= Chondrocalcin =

Protein found in humans

Chondrocalcin comes from a family of pro-collagen molecules. This protein is found in the bone and is involved in calcium-binding, which occurs in order to harden (or calcify) the cartilage. Another one of its roles is to assemble the triple collagen helix, which is predominately entails the linkage of glycine and proline amino acids and then the twisting of those linkages. Chondrocalcin is important because cartilage calcification of the growth plate is one of the main occurrences in endochondral bone formation. Because of its importance, it is one of the most highly created polypeptides in human cartilage.

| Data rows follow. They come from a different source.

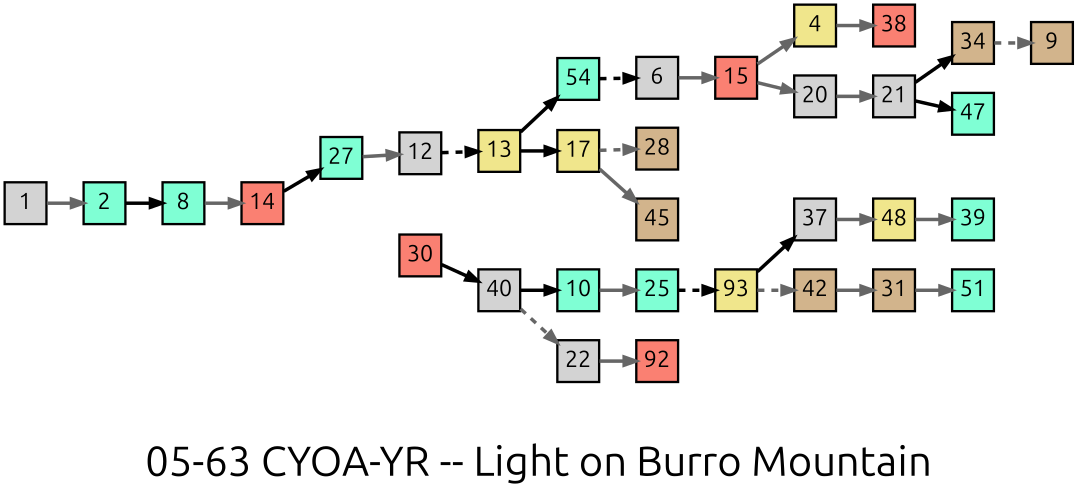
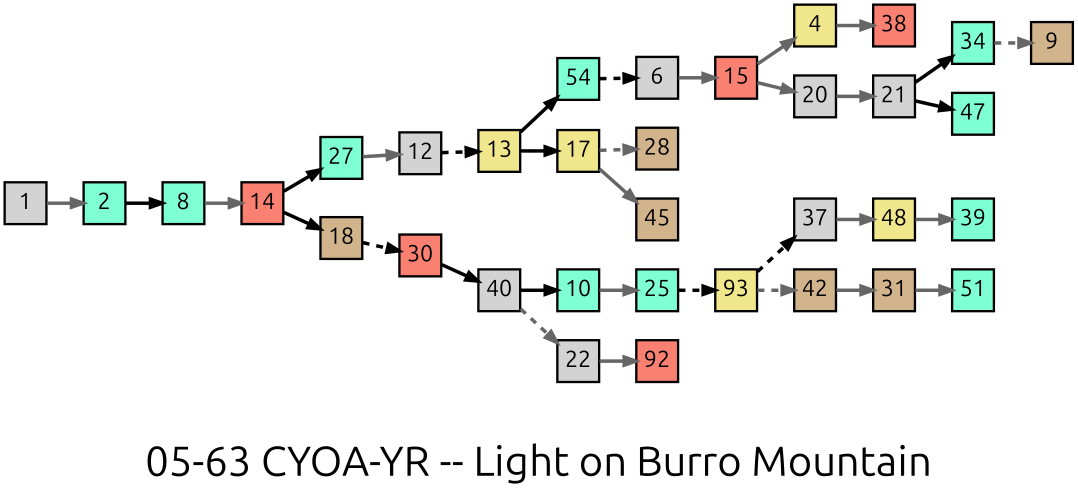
  digraph {
    fontname=Ubuntu
    fontsize=36
    label="05-63 CYOA-YR -- Light on Burro Mountain"
    nodesep=0.35
    ordering=out
    rankdir=LR
    ranksep=0.45
    node [fillcolor=aquamarine fixedsize=true fontname=Ubuntu fontsize=20 labelfloat=true margin="0,0" penwidth=2 regular=true shape=rect style=filled]
    edge [color=gray40 fontname=Ubuntu fontsize=12 labelfloat=true penwidth=3 style=solid]
    1 [fillcolor=lightgrey]
    2
    8
    14 [fillcolor=salmon]
    27
+   18 [fillcolor=tan]
    n7 [fillcolor=khaki label=4]
    38 [fillcolor=salmon]
    6 [fillcolor=lightgrey]
    15 [fillcolor=salmon]
    20 [fillcolor=lightgrey]
    21 [fillcolor=lightgrey]
    12 [fillcolor=lightgrey]
    30 [fillcolor=salmon]
    10
    25
    n17 [fillcolor=khaki label=93]
    37 [fillcolor=lightgrey]
    42 [fillcolor=tan]
    13 [fillcolor=khaki]
    n21 [label=54]
    17 [fillcolor=khaki]
    28 [fillcolor=tan]
    45 [fillcolor=tan]
    40 [fillcolor=lightgrey]
-   34 [fillcolor=tan]
+   34
    47
    22 [fillcolor=lightgrey]
    9 [fillcolor=tan]
    n30 [fillcolor=salmon label=92]
    48 [fillcolor=khaki]
    31 [fillcolor=tan]
    51
    39
    1 -> 2 [style=bold]
    2 -> 8 [color=black style=bold]
    8 -> 14
    14 -> 27 [color=black style=bold]
+   14 -> 18 [color=black]
    27 -> 12 [style=bold]
+   18 -> 30 [color=black style=dashed]
    n7 -> 38
    6 -> 15
    15 -> n7
    15 -> 20
    20 -> 21
    21 -> 34 [color=black style=bold]
    21 -> 47 [color=black]
    12 -> 13 [color=black style=dashed]
    30 -> 40 [color=black]
    10 -> 25 [style=bold]
    25 -> n17 [color=black style=dashed]
-   n17 -> 37 [color=black style=bold]
+   n17 -> 37 [color=black style=dashed]
    n17 -> 42 [style=dashed]
    37 -> 48
    42 -> 31 [style=bold]
    13 -> n21 [color=black]
    13 -> 17 [color=black]
    n21 -> 6 [color=black style=dashed]
    17 -> 28 [style=dashed]
    17 -> 45 [style=bold]
    40 -> 10 [color=black style=bold]
    40 -> 22 [style=dashed]
    34 -> 9 [style=dashed]
    22 -> n30
    48 -> 39
    31 -> 51
  }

This calcium-binding protein comes from chondrocytes, which are cells that produce and maintain cartilage. Some examples of chondrocytes include collagen and proteoglycans. The chondrocytes that produce chondrocalcin are typically found in growing bone matrices that have not yet matured. These immature bone matrices are found in the epiphyseal plate at both the lower hypertrophic zone and the longitudinal septa of the cartilaginous matrix.

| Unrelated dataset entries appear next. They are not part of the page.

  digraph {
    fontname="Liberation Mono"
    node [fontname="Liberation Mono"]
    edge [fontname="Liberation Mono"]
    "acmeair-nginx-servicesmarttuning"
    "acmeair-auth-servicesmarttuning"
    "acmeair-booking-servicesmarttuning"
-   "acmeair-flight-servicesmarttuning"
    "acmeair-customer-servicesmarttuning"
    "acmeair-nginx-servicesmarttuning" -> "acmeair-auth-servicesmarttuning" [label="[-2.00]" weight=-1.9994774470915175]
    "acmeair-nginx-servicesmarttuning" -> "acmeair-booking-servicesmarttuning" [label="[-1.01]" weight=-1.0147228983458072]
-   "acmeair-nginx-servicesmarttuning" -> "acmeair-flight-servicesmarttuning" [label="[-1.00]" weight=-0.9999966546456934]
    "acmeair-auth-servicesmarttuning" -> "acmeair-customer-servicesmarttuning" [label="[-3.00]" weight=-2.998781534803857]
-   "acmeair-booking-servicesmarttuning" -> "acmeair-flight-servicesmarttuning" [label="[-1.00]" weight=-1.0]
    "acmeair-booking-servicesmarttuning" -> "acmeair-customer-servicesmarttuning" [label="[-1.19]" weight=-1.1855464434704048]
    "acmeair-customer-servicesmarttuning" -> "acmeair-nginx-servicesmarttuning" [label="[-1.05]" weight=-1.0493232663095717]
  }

One study was conducted on fetal cartilage discovered that the chondrocalcin protein exists as a dimer with 35,000 g/mol subunits. The reason why fetal cartilage was used is because chondrocalcin cannot be detected in mature bone.
Another investigation was conducted to determine the mechanism behind calcium binding in chondrocalcin. It was discovered that along with cartilage building, the protein also had a role in cartilage destruction.